Extrait du document:
::::::::
CHAPITRE  XVI

 

FRANCIS  JAMMES

 

 

            I - F. JAMMES marque la transition vers ce groupe d'écrivains que nous avons désigné sous le nom d' "Indifférents".

            II - Malgré ses connaissances liturgiques assez larges, il ne mentionne que les textes que ses héros eux-mêmes peuvent savoir.

            III - Ses descriptions des cérémonies qui ressemblent à celles qu'ont dressées les contemporains de CHATEAUBRIAND se distinguent pourtant par un point capital: les personnages que F. JAMMES met en scène participent effectivement aux cérémonies.

            IV - La liturgie occupe une place importante dans la vie des habitants des Basses Pyrénées et tout particulièrement dans celle de leurs curés. Elle est une des sources dans laquelle ils puisent l'énergie et l’amour du prochain.

            V - La Liturgie exprime l'enthousiasme du poète pour les beautés de la nature. Aussi, son style trahit-il l'influence des textes sacrés.
::::::::
Extrait des données:
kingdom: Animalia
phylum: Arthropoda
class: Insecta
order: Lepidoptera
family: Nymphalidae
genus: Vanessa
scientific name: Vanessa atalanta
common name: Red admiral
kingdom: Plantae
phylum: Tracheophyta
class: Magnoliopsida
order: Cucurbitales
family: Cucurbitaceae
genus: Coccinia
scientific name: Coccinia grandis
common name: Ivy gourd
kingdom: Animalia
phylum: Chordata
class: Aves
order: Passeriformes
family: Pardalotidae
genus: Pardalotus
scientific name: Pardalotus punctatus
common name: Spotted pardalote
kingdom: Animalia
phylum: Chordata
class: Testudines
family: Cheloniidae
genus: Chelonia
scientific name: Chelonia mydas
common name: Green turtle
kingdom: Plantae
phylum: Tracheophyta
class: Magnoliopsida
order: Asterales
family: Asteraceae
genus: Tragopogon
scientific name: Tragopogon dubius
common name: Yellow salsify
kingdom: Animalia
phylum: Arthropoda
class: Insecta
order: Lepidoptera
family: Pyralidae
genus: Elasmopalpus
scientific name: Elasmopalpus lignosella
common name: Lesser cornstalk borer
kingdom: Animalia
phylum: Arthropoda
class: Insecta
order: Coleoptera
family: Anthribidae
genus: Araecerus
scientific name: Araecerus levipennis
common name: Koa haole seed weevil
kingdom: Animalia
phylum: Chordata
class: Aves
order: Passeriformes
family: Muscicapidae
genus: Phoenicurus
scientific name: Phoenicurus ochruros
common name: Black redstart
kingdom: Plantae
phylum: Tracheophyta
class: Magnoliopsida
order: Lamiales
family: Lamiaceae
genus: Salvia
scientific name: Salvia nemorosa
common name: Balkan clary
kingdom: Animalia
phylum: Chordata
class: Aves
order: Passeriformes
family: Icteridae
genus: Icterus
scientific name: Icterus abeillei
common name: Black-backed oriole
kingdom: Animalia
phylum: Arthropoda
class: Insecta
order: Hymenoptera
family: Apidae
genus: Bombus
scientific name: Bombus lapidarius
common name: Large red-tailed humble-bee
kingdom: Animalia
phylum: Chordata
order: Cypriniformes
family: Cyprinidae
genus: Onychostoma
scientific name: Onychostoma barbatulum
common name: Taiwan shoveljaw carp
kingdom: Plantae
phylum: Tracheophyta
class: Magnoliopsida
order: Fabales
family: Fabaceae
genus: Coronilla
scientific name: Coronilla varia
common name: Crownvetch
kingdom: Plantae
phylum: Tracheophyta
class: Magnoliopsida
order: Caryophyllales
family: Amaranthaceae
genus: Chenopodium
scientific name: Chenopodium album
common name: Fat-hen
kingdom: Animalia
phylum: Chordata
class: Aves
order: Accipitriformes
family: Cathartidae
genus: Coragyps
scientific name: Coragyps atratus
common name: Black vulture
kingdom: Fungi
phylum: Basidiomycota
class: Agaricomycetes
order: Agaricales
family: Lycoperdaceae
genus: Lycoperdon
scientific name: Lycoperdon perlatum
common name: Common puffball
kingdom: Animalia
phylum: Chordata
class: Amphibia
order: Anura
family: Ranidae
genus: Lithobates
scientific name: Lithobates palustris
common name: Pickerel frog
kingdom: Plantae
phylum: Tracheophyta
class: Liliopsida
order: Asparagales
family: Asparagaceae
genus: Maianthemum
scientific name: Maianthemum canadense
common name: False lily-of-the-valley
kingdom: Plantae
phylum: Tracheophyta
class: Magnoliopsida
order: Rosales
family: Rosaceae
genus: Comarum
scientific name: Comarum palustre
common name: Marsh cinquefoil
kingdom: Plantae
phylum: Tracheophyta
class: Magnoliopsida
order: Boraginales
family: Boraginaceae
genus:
::::::::
Consignes:
A – Recopiez le passage de l'extrait sur Francis Jammes qui commence par les mots contenant "I - F. JAMMES" et se termine par "l’amour du prochain.".
B – D'après l'extrait sur Francis Jammes, dans la vie de qui la liturgie occupe-t-elle une place importante ?
C – Dites si chacune de ces affirmations correspond à l'extrait sur Francis Jammes, en citant les mots qui le prouvent : (i) Les personnages de F. Jammes participent réellement aux cérémonies. (ii) F. Jammes cite tous les textes liturgiques qu'il connaît. (iii) Son style montre l'influence des textes sacrés.
Les données n'ont aucun lien avec l'extrait.

Corrigés:
A –
I - F. JAMMES marque la transition vers ce groupe d'écrivains que nous avons désigné sous le nom d' "Indifférents".

            II - Malgré ses connaissances liturgiques assez larges, il ne mentionne que les textes que ses héros eux-mêmes peuvent savoir.

            III - Ses descriptions des cérémonies qui ressemblent à celles qu'ont dressées les contemporains de CHATEAUBRIAND se distinguent pourtant par un point capital: les personnages que F. JAMMES met en scène participent effectivement aux cérémonies.

            IV - La liturgie occupe une place importante dans la vie des habitants des Basses Pyrénées et tout particulièrement dans celle de leurs curés. Elle est une des sources dans laquelle ils puisent l'énergie et l’amour du prochain.

B – Dans la vie des habitants des Basses Pyrénées, et tout particulièrement dans celle de leurs curés.

C –
(i) Oui : « les personnages que F. JAMMES met en scène participent effectivement aux cérémonies ».
(ii) Non : « il ne mentionne que les textes que ses héros eux-mêmes peuvent savoir ».
(iii) Oui : « son style trahit-il l'influence des textes sacrés ».